*** Provided data Section Begins ***

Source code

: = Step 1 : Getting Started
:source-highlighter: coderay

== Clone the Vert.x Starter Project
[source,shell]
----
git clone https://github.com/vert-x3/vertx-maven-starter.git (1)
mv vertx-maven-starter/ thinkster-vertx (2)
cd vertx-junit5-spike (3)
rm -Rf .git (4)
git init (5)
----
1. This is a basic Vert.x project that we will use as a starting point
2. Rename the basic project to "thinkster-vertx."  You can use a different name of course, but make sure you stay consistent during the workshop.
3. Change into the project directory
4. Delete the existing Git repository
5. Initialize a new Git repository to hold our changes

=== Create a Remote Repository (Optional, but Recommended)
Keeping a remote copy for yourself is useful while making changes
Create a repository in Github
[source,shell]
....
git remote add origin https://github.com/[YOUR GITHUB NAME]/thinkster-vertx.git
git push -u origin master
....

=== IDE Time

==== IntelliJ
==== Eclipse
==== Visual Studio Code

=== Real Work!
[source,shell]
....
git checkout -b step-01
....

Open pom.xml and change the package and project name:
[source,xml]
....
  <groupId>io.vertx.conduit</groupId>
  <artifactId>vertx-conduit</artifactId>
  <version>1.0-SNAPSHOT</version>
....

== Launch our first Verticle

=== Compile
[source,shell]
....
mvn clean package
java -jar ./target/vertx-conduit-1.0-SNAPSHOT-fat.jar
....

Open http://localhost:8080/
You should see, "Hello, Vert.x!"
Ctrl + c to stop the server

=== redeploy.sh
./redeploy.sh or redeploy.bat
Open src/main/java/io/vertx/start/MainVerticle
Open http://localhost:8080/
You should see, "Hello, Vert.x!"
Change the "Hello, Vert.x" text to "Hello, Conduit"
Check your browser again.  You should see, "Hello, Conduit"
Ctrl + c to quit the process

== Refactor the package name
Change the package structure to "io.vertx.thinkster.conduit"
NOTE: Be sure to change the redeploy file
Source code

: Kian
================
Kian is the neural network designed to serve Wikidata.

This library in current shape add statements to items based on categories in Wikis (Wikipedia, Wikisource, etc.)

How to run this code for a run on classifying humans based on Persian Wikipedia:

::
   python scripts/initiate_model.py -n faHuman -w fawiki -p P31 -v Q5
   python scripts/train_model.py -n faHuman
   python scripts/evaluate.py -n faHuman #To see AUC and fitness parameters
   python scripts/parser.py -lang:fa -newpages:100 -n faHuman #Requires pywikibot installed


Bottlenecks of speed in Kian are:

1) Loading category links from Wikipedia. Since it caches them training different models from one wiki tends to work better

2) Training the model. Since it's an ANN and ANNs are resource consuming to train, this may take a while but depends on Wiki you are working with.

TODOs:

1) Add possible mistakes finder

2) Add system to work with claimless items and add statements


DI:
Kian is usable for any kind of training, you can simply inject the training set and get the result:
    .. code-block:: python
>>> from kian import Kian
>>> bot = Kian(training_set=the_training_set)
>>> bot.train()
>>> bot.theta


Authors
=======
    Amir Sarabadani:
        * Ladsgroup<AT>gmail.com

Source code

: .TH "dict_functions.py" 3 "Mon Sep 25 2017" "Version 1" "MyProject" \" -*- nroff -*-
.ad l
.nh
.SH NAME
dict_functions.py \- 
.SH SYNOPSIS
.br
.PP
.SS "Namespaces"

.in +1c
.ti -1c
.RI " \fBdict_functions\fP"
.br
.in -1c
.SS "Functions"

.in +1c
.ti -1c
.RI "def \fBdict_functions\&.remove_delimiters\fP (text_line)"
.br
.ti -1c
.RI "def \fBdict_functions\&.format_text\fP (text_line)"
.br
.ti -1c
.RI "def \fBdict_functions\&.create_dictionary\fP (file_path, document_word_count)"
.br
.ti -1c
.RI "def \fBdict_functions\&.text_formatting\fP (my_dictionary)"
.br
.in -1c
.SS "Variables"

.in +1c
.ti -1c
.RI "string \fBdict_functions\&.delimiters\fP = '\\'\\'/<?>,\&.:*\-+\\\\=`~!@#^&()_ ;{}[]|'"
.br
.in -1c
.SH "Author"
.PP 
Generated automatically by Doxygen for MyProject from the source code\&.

*** Provided data Section Ends ***

— To do —
Gather up the lines containing the word "scripts" from these records and copy them.

— Written reply —
   python scripts/initiate_model.py -n faHuman -w fawiki -p P31 -v Q5
   python scripts/train_model.py -n faHuman
   python scripts/evaluate.py -n faHuman #To see AUC and fitness parameters
   python scripts/parser.py -lang:fa -newpages:100 -n faHuman #Requires pywikibot installed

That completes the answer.